-- EXCERPTED TEXT --
========

Annotation score drops

I trained the model many times with many dataset on prodigy and after I added the last annotated dataset the score dropped down more than 20% . Could please help to know where is the problem ?

python3 -m prodigy spans.manual CV_DESIGV2_200 blank:en ./200_cv_Json_format.jsonl --label Designation,CompaniesworkedAt,Location,Desig_Experience --patterns patterns_desg.jsonl

python3 -m prodigy train ./CV_DESIGTV2pt1_2000 --ner CV_DESIGV1,CV_DESIGV2_200,CV_DESIGV3_300,CV_DESIGV4_800,CV_DESIGV2_2000--base-model en_core_web_lg

hi @Mohammad!

Thanks for your question.

Unfortunately, it's really hard to know without knowing a lot of context, for example:

  • what's your total sample size? adding 20% of 100 annotations won't do much, while 20% of 10,000 annotations we'd expect more robust results. From a glance, it looks like you may have a good number of annotations, so this may not be the sole reason.
  • were your new annotations inconsistent? (e.g., did you add new annotators and if so, did you provide them clear annotation guidelines or could they have added noise into their annotations)

========

-- GIVEN INFORMATION --

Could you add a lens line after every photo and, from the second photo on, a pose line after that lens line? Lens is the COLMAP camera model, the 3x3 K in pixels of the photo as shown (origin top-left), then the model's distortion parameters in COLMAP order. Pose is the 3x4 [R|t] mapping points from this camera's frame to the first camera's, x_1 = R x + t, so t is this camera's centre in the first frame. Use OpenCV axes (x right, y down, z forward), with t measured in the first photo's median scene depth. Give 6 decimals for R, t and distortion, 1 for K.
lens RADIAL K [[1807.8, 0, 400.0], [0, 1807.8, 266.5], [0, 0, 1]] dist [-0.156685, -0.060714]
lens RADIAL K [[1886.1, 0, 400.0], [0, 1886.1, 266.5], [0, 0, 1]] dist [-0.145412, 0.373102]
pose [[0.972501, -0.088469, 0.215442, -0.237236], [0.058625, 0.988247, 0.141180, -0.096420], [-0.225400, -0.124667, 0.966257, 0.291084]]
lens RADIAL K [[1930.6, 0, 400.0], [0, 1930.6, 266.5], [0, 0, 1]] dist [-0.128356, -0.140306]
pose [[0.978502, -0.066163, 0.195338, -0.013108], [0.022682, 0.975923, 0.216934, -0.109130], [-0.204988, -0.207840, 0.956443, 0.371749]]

========

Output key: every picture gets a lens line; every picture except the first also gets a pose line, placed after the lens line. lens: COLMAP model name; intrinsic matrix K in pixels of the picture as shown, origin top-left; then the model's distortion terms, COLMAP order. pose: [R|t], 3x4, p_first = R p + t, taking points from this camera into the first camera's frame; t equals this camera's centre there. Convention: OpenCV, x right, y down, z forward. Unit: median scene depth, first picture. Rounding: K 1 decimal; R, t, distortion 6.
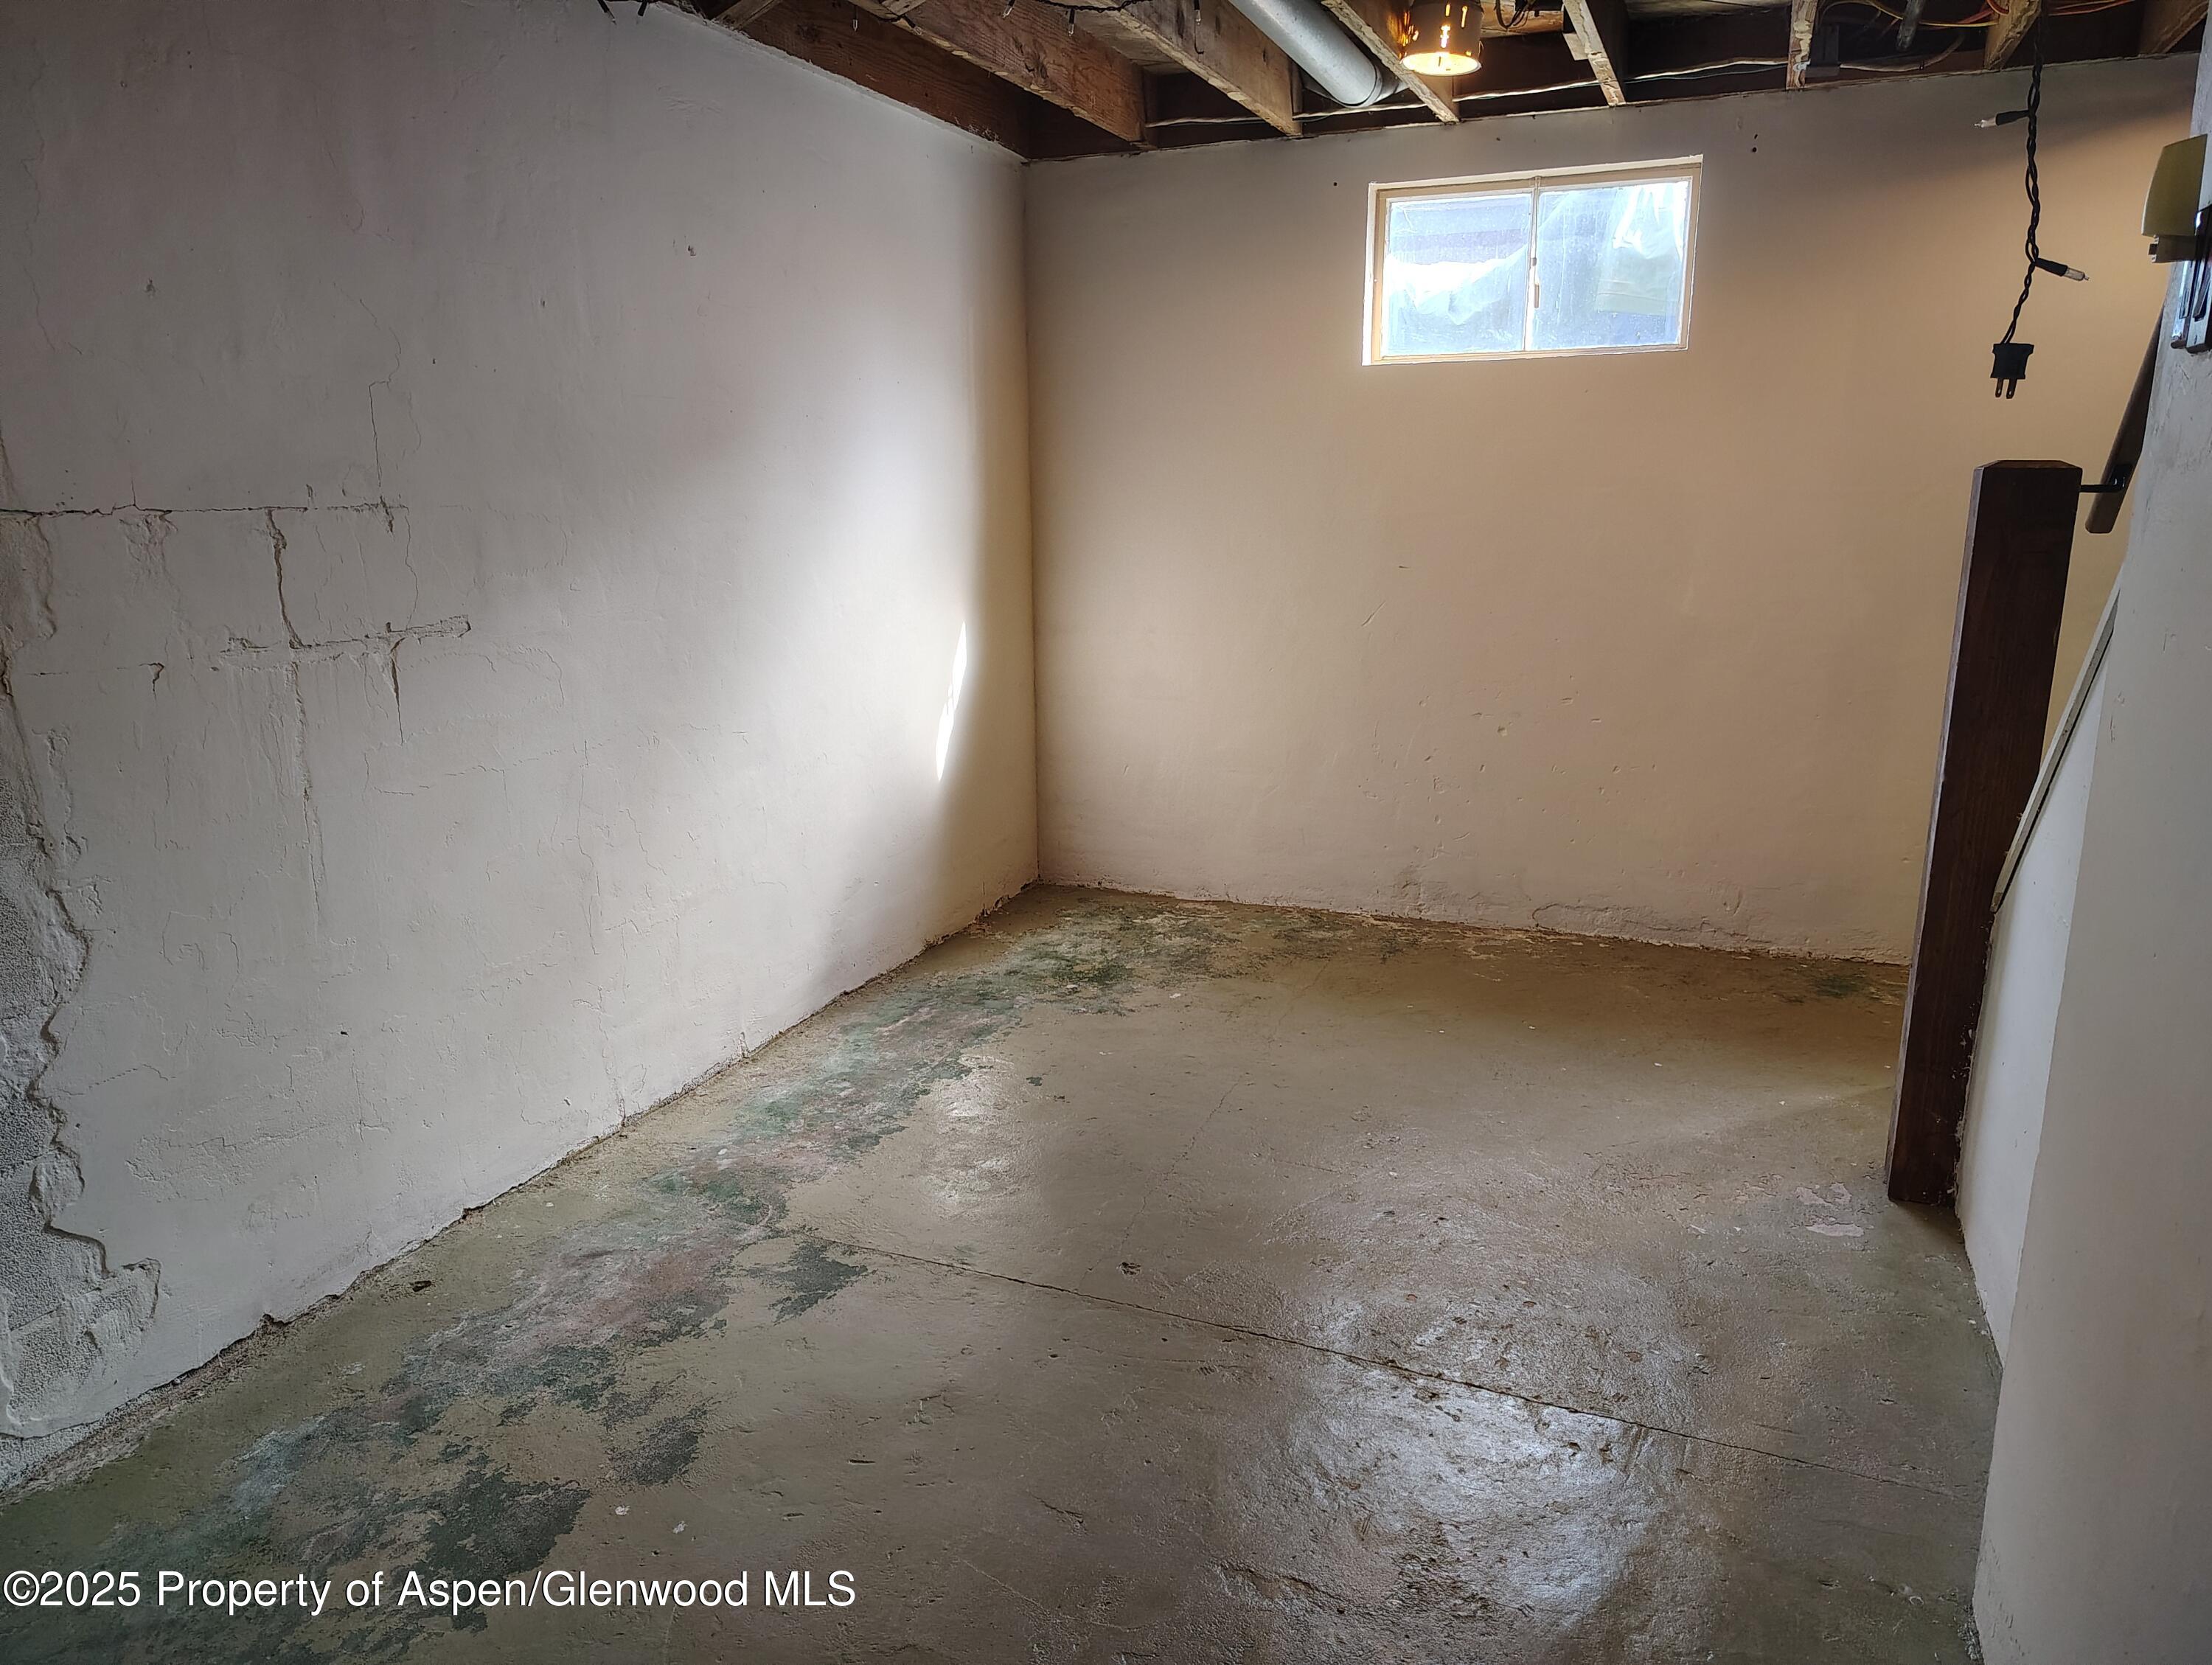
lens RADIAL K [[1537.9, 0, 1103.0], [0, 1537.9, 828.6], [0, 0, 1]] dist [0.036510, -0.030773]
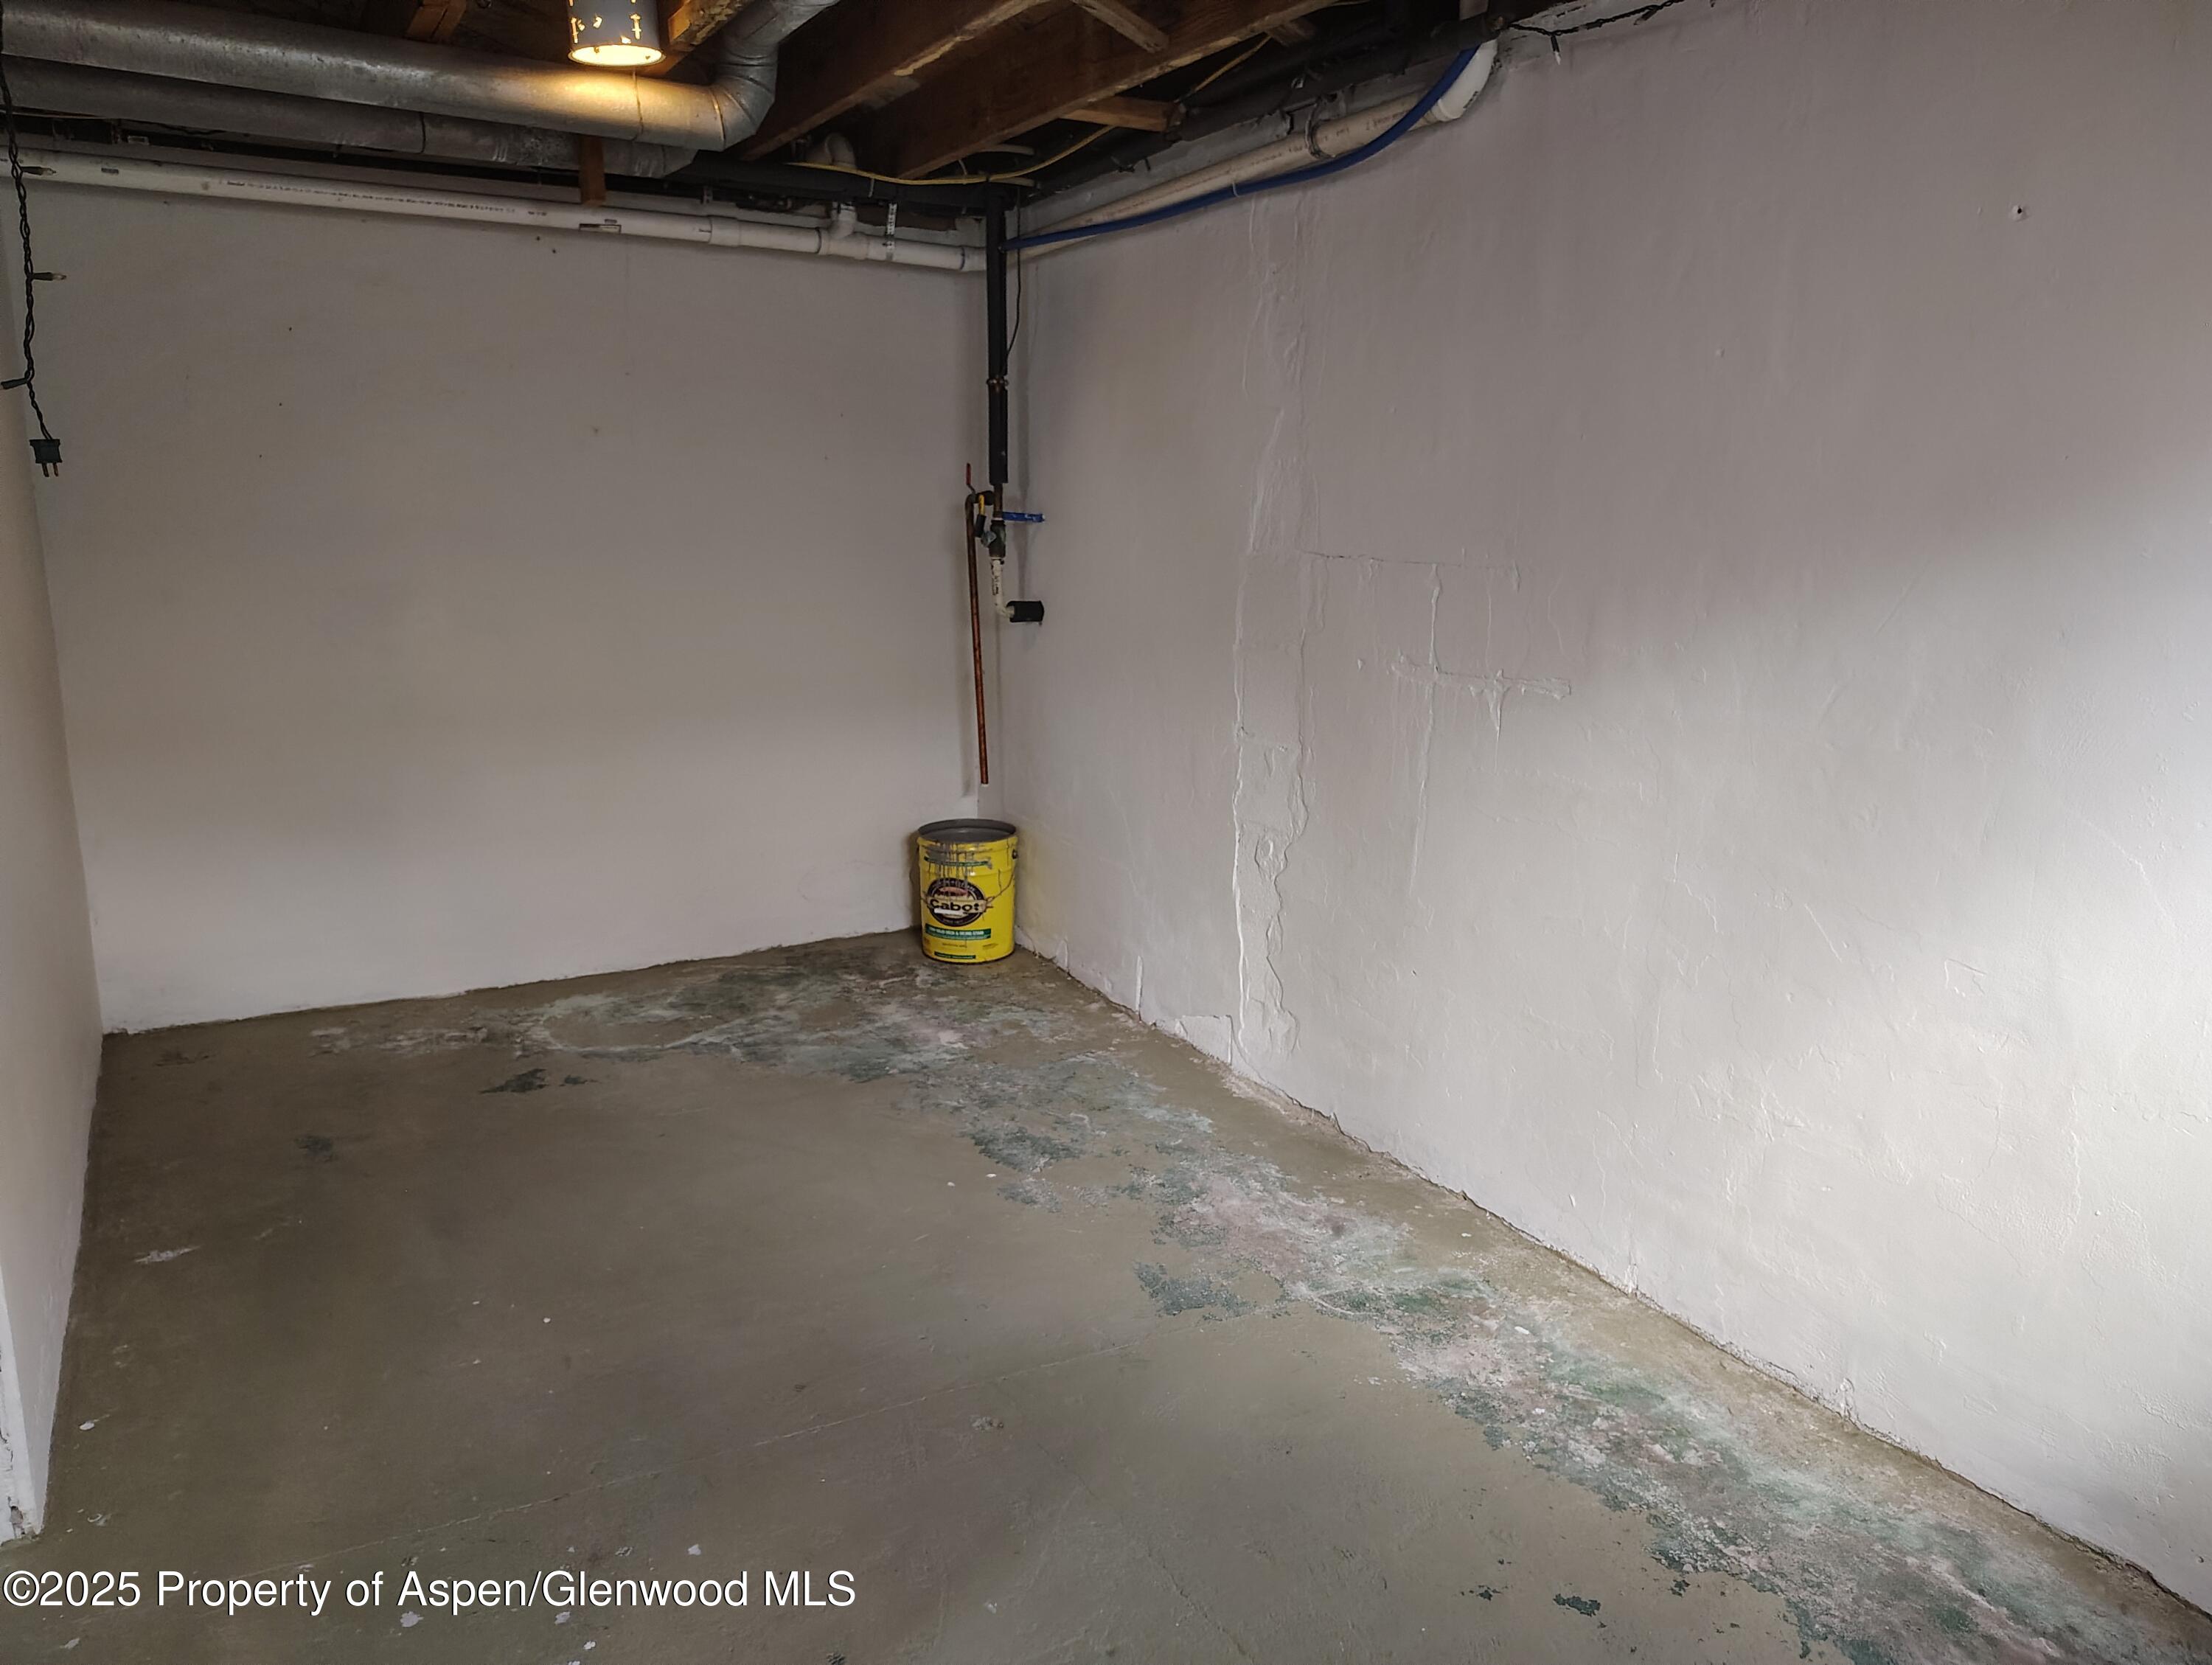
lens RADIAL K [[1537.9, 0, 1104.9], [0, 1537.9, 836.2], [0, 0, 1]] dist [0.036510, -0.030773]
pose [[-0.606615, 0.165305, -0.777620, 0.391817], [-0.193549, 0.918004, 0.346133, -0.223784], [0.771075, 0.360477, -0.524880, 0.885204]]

========

-- EXERCISES --
A – In the Prodigy forum thread, rewrite the paragraph that begins "I trained the model many times" more briefly, keeping its main facts.
B – In the Prodigy forum thread, which base model does the training command specify?
C – Pick up the Prodigy forum thread after its last line and continue it.

-- ANSWERS FOR THIS EXERCISE --
A – After training the model many times on many datasets in Prodigy, the poster added the last annotated dataset, and the score dropped by more than 20%. They ask for help finding the problem.

B – en_core_web_lg

C –
  • related, how good quality are all of your annotations? did you do any "gold" / 2nd round reviews of your initial annotations (i.e., this is what the spans.correct recipe is for)?
  • I see you labeled with spans.manual yet are training with --ner -- why is that? Be careful as if you add overlapping entities with spans.manual you won't be able to train with --ner. This likely may not be the cause but it's something worth knowing to avoid problems in your workflow.
  • did you add any new labels? did you have any low record labels (e.g., let's say you had a span type with only 5 examples in your original run but got 100% F1, but then you added 5 more and now it's 50% but simply due to sample size)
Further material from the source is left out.